Acontece que este procedimento, a CONSULTA, foi gradativamente perdendo status, caindo a sua importância na sequência hierárquica da prática clínica. Com a rápida e inexorável incorporação de novas tecnologias que passaram a escrutinar o organismo humano, a consulta foi encolhendo, eliminando-se etapas cruciais do ato médico. A ausculta, a palpação, a verificação de sinais vitais, a própria entrevista com o paciente foram, gradativamente, substituídas pelas máquinas. E com um detalhe perverso, mas irreversível: os exames complementares passaram a ser melhor remunerados do que a “pobre” consulta. Aos poucos, deixaram de ser “complementares…”
Pode-se afirmar que isto afetou o padrão da medicina, cada vez menos clínica e mais tecnológica? Sem dúvida a resposta é SIM. E se o padrão, vá lá, “tecnológico” prevalece sobre o escrutínio clínico no nível primário da atenção à saúde, os resultados poderão ser desastrosos. E tornarão a prática assistencial ineficiente e de custos financeiros explosivos, quase proibitivos.
Na prática, entregar a Atenção Primária de Saúde /APS ao setor privado, onde predomina o objetivo do lucro, é torná-la cara e ineficiente. E às custas do Estado. E qual a importância da APS para a organização da oferta de serviços assistenciais pelo SUS? A APS assume importância essencial, pois é porta de entrada do sistema. E também onde os usuários irão compor a base populacional, dentro de limites geográficos bem estabelecidos. Indo às últimas consequências, pode-se afirmar, com boa possibilidade de acerto, que a criação das Unidades de Pronto Atendimento/UPAs é uma forma sutil de inserir tecnologias, talvez desnecessárias, no mínimo discutíveis, neste nível de atenção. Aumentando os custos financeiros, mas sem aumentar a eficiência e a eficácia assistencial.
É na Atenção Primária onde a Equipe deSaúde resolve cerca de 85% das situações clínicas que se apresentam. E nela, se destaca o papel fundamental do AGENTE COMUNITÁRIO DE SAÚDE, em contato direto e permanente com os indivíduos e núcleos familiares sob sua responsabilidade. Com esse tipo de organização do sistema, as emergência hospitalares passam a funcionar como tal e a estrutura hospitalar atende as urgências médico-cirúrgicas e os procedimentos característicos da média e alta complexidade.

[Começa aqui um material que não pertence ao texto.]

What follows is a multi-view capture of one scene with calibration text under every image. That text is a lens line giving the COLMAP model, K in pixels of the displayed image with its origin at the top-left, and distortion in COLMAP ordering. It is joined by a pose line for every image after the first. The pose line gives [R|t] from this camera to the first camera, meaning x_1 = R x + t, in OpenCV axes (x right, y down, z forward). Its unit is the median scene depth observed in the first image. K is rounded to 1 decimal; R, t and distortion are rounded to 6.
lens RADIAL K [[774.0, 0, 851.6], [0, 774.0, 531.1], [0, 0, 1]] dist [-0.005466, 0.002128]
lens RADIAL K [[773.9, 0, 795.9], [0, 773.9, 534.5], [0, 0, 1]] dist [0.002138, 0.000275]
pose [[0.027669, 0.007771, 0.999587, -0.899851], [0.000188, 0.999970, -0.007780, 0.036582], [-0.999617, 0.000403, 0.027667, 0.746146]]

É preciso cuidar também das travas e amarras impostas à execução das políticas públicas de saúde, por meio de leis e outros impeditivos legais. Urge revisar a atual Lei de Responsabilidade Fiscal/LRF. De correta intenção em sua origem.

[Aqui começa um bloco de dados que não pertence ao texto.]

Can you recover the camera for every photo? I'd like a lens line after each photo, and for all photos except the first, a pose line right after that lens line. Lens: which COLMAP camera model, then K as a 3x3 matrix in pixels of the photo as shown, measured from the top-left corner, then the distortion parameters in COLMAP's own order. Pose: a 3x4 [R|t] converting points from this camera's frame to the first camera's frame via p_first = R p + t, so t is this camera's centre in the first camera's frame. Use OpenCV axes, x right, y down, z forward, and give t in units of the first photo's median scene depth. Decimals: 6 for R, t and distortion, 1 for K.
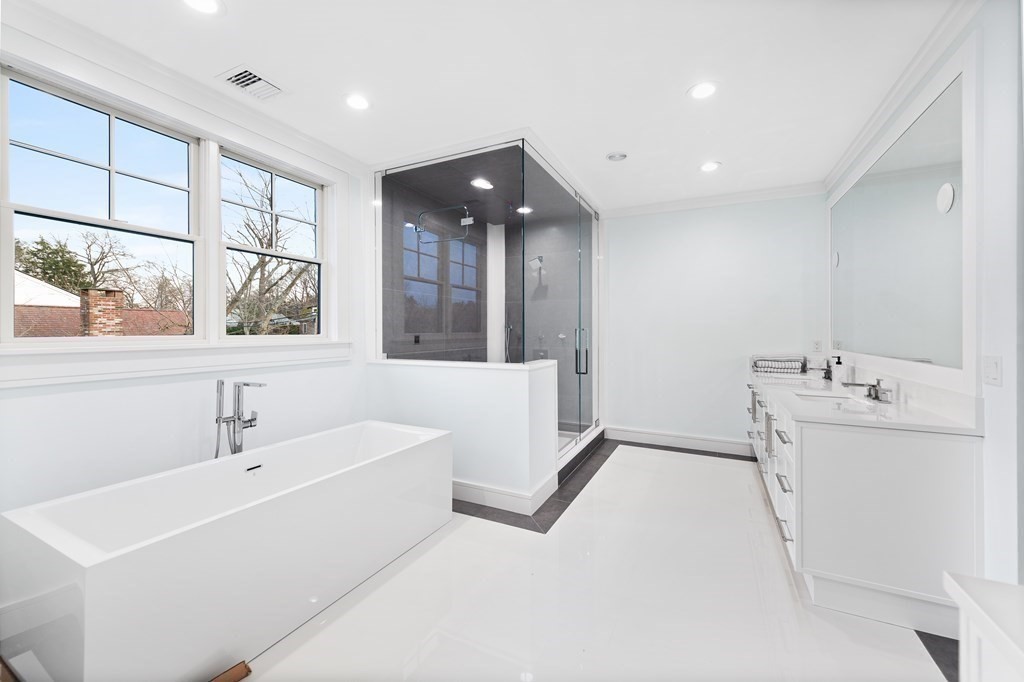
lens RADIAL K [[402.4, 0, 508.6], [0, 402.4, 345.3], [0, 0, 1]] dist [0.012655, -0.005448]
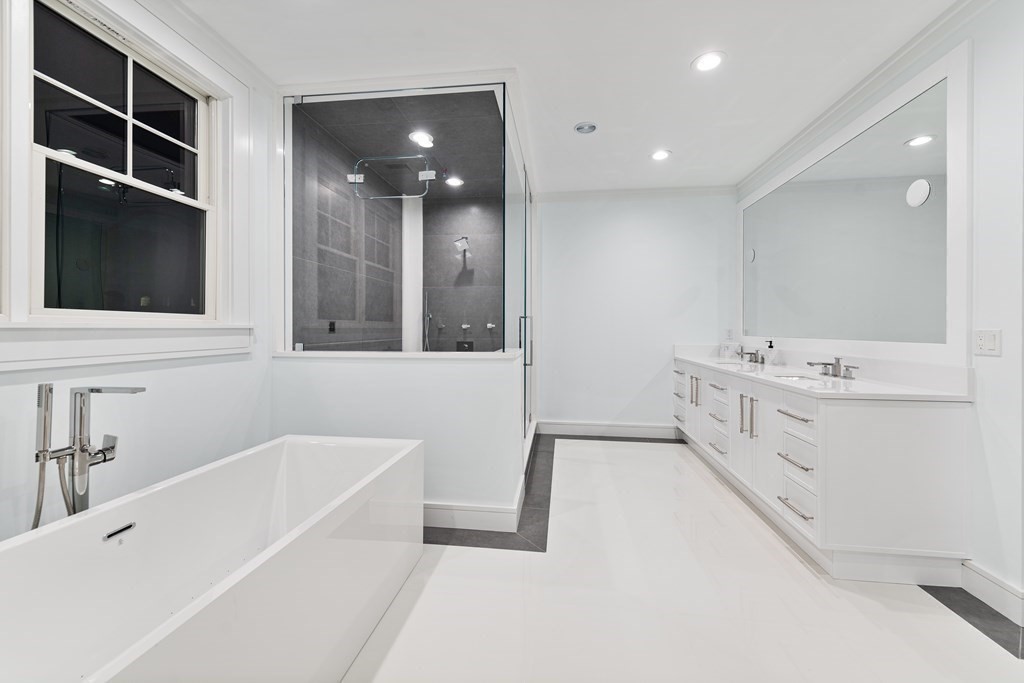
lens RADIAL K [[407.0, 0, 512.0], [0, 407.0, 341.5], [0, 0, 1]] dist [0.002091, 0.000202]
pose [[0.942542, -0.007345, 0.334008, -0.212684], [0.008590, 0.999961, -0.002250, 0.024493], [-0.333978, 0.004990, 0.942568, 0.182753]]
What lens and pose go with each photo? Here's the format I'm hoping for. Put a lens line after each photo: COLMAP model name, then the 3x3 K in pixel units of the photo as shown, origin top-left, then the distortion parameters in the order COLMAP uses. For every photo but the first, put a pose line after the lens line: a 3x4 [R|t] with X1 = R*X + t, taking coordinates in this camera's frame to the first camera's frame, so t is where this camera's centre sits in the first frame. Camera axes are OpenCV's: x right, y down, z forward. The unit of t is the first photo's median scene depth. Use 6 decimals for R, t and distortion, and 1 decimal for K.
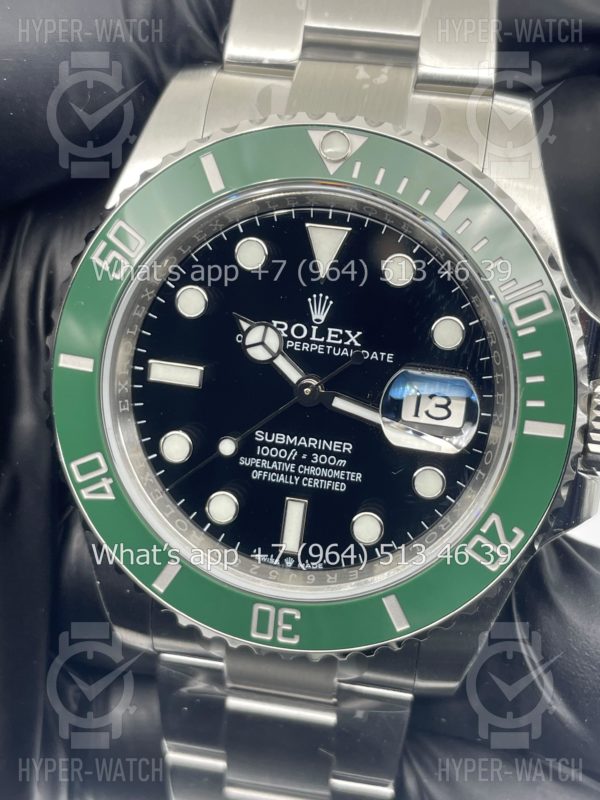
lens RADIAL K [[1303.7, 0, 294.2], [0, 1303.7, 397.6], [0, 0, 1]] dist [0.133520, 0.000000]
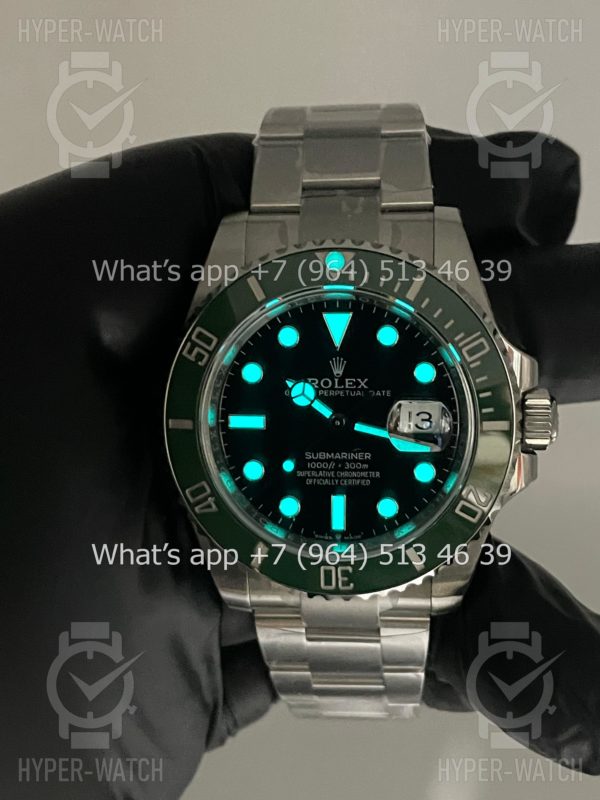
lens RADIAL K [[1303.7, 0, 295.9], [0, 1303.7, 400.6], [0, 0, 1]] dist [0.133520, 0.000000]
pose [[0.991132, -0.128538, 0.033695, -0.083187], [0.128157, 0.991666, 0.013236, -0.055008], [-0.035115, -0.008800, 0.999345, -0.493223]]
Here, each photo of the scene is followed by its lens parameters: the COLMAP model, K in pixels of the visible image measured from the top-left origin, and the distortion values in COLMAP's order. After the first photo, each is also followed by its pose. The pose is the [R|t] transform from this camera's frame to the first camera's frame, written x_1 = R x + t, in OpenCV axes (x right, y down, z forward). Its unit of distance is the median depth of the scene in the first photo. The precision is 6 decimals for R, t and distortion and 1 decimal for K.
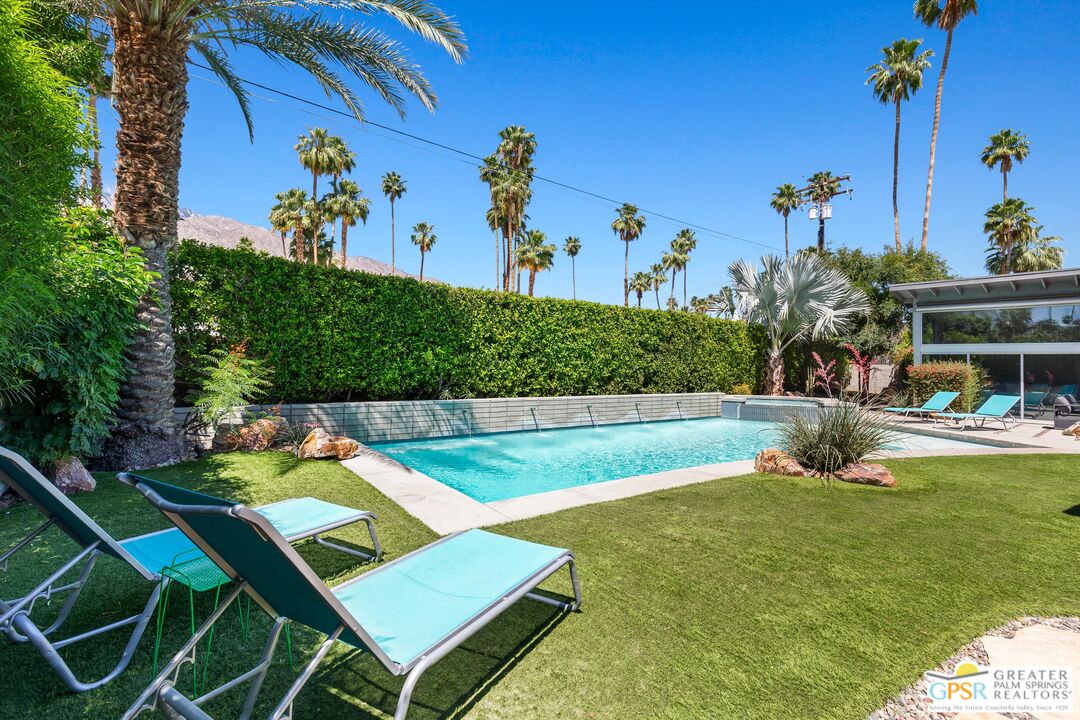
lens RADIAL K [[486.5, 0, 543.0], [0, 486.5, 355.6], [0, 0, 1]] dist [-0.006097, -0.000195]
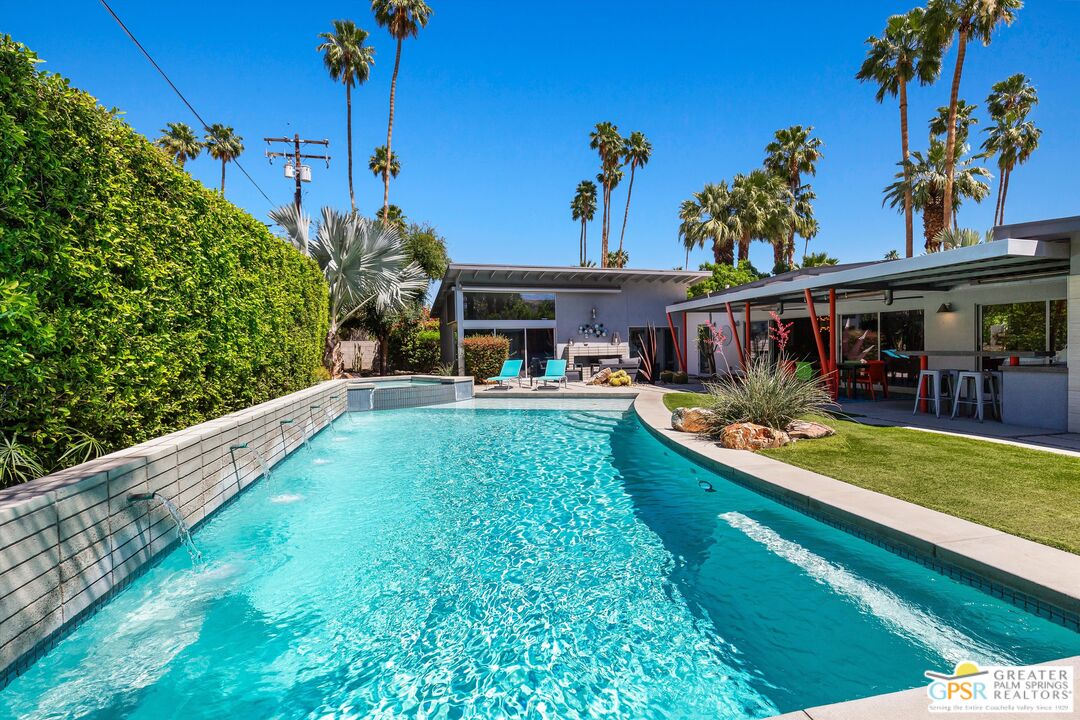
lens RADIAL K [[499.1, 0, 540.4], [0, 499.1, 360.0], [0, 0, 1]] dist [0.002642, -0.003359]
pose [[0.388687, -0.053465, 0.919817, -0.077725], [0.005739, 0.998436, 0.055610, 0.002121], [-0.921352, -0.016336, 0.388386, 0.140591]]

E que na sua prática engessa o Sistema, tornando por vezes impossível ao gestor público o pleno exercício das suas funções.
Portanto, é preciso: 1) garantir o acesso dos usuários em todos os níveis de atendimento, assegurando assistência de alta qualidade; 2) dar sequência à Organização dos Serviços de Saúde, colocando a APS em prioridade; 3) assegurar o fluxo do Financiamento do Setor; 4)implementar uma Política de Recursos Humanos para todos os níveis de atenção, criando a carreira de Estado para os profissionais da saúde; 5) finalmente, promover avanços nas complexas relações dos setores Publico e Privado da Saúde, lembrando, sempre, a condição de complementaridade do sistema privado, expressa constitucionalmente. E que essa mesma norma constitucional coloca responsabilidades intransferíveis ao setor público de saúde.
Lembrar, por último, mas não menos importante, que o SUS vem sendo construído, com esforço e imaginação criadora, pelos diversos grupos que, na diversidade, mas de forma unificada, compõem o atual Sanitarismo Brasileiro, digno dos seus mais ilustres pioneiros das primeiras décadas do século passado. Cujo objetivo primordial é fazer valer o mandamento constitucional: “A SAÚDE É UM DIREITO DE TODOS OS BRASILEIROS”.